Ms O'CONNOR - Do not worry, we will. Thank you, Madam Speaker.
It made a farce of your original statement in Parliament that it was on the basis of advice from FT that the Government had decided it may need to go into the 400 000 hectares. Did you mislead Parliament? The FT board does not want to log the reserve forests, key industry players are not backing you, the Forest Industries Association does not support you, and you have not provided a shred of evidence or documentation to back up your stated position. Why don't you be up-front with Tasmanians. Your threat to log the 400 000 hectares of HCV carbon rich forests is a political ploy, pure and simple, designed to create conflict in the lead-up to the next election.
ANSWER
Madam Speaker, I thank the member for her question. There is a clear reference by the member in her question to the Tasmanian Forest Agreement, which locked up so much of Tasmanian and which was put to the election. What did the Tasmanian people decide? They decided it should be torn up and a majority Liberal Government would lead this state, ensuring the future and growth for the forest sector in Tasmania.
This Government acted, bringing forward legislation which was passed through this Parliament to establish future potential production forest. This future potential production forest is production forest. It has been referred to as high conservation value by the Greens. The claim that the FPPF land is high conservation value comes from the discredited TFA, which was thrown out by the Tasmanian people. The submission from one of our leading conservation scientists, Dr Simon Grove, to this Parliament in 2012 exposes the TFA as a sham. Dr Grove knows what he is talking about. He is a PhD in forest ecology, has a masters degree in forestry and its relation to land use, and a science degree.
Ms O'CONNOR - Point of order, Madam Speaker. I am wondering if Standing Order 96 applies. Answers shall be relevant to the question. I asked the minister, in relation to advice from the FT board, what justification there was for going to the 400 000 hectares, or is it just a political ploy which people are seeing through.
Madam SPEAKER - The member is attempting to rephrase the question.

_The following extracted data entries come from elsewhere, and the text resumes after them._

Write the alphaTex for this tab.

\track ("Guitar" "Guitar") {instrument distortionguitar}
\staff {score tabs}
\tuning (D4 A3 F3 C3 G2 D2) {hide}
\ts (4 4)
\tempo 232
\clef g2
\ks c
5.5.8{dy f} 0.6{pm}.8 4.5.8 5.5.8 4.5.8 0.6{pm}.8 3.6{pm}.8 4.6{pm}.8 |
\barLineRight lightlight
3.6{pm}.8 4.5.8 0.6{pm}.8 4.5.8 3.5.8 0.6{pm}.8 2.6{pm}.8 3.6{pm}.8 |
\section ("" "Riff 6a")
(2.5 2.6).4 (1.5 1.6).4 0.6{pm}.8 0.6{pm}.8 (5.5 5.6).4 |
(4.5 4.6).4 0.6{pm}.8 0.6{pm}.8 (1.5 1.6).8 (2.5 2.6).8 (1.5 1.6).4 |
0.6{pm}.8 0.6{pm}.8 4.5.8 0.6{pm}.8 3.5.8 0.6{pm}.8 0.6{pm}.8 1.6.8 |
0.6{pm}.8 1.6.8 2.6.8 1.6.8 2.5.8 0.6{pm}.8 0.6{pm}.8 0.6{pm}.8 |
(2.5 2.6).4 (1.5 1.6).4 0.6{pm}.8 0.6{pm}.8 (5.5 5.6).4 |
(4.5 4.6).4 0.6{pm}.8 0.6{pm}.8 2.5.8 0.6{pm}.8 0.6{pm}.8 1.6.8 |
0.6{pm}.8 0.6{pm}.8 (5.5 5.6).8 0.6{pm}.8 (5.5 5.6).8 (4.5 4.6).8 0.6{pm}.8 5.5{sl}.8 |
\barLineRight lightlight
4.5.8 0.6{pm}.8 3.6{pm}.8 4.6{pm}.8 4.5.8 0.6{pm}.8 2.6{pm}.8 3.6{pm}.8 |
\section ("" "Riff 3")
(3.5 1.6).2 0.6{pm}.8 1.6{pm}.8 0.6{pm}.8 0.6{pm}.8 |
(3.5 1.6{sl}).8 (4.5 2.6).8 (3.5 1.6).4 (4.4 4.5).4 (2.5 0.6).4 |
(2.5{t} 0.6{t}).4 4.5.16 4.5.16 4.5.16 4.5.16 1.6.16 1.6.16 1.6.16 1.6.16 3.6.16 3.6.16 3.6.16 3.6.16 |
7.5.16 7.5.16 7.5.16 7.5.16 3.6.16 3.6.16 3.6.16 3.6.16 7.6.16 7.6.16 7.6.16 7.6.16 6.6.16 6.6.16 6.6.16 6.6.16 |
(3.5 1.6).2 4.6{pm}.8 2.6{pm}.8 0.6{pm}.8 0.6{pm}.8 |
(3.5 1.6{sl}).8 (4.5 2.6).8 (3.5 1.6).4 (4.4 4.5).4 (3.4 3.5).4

The minister can resume his answer.
Mr BARNETT - The submission from Dr Grove to the Legislative Council select committee on the TFA bill 2012 described the bill as fatally flawed. He said:
The reservation proposal at its heart arose from the gross abuse of conservation science. The initial reserve selection process and subsequent validation exercises were parodies of due scientific process, designed to deliver a preconceived outcome, conforming to an essentially political agenda.
That is what it was, a political agenda from the other side, where Labor sold their soul to appease the Greens.
In the advice provided by the Forestry Tasmania chair to the shareholder minister, Peter Gutwein and myself on 29 September - you have not read the advice, or you are not listening to what I and others have been saying - the last point, on page 6, makes it very clear:
The Government reviews the appropriateness of the legislative requirement to make 137 000 cubic metres available from public forest, noting that a whole of state management regime could, with legislative amendment, allow private wood to be sourced and utilised to meet the 137 000 cubic metres.
It makes it clear that one of the options for the Government is to look at the whole of the forest estate, which includes the Future Potential Production Forest. Our vision for the future of the forest industry is the involvement of the private sector, which has been neglected. The Greens want to shut it down.
The private sector will be involved in providing for the future sawlog requirements of the processes. We do not want to see the cutback, the job losses of an estimated 700, based on one option; 700 jobs would be lost, particularly in rural and regional Tasmania. We want to maintain and will abide by this legislative requirement. It is based on advice from FT. It is based on good management and it is based on ensuring the jobs of rural and regional Tasmanians and the future of their families.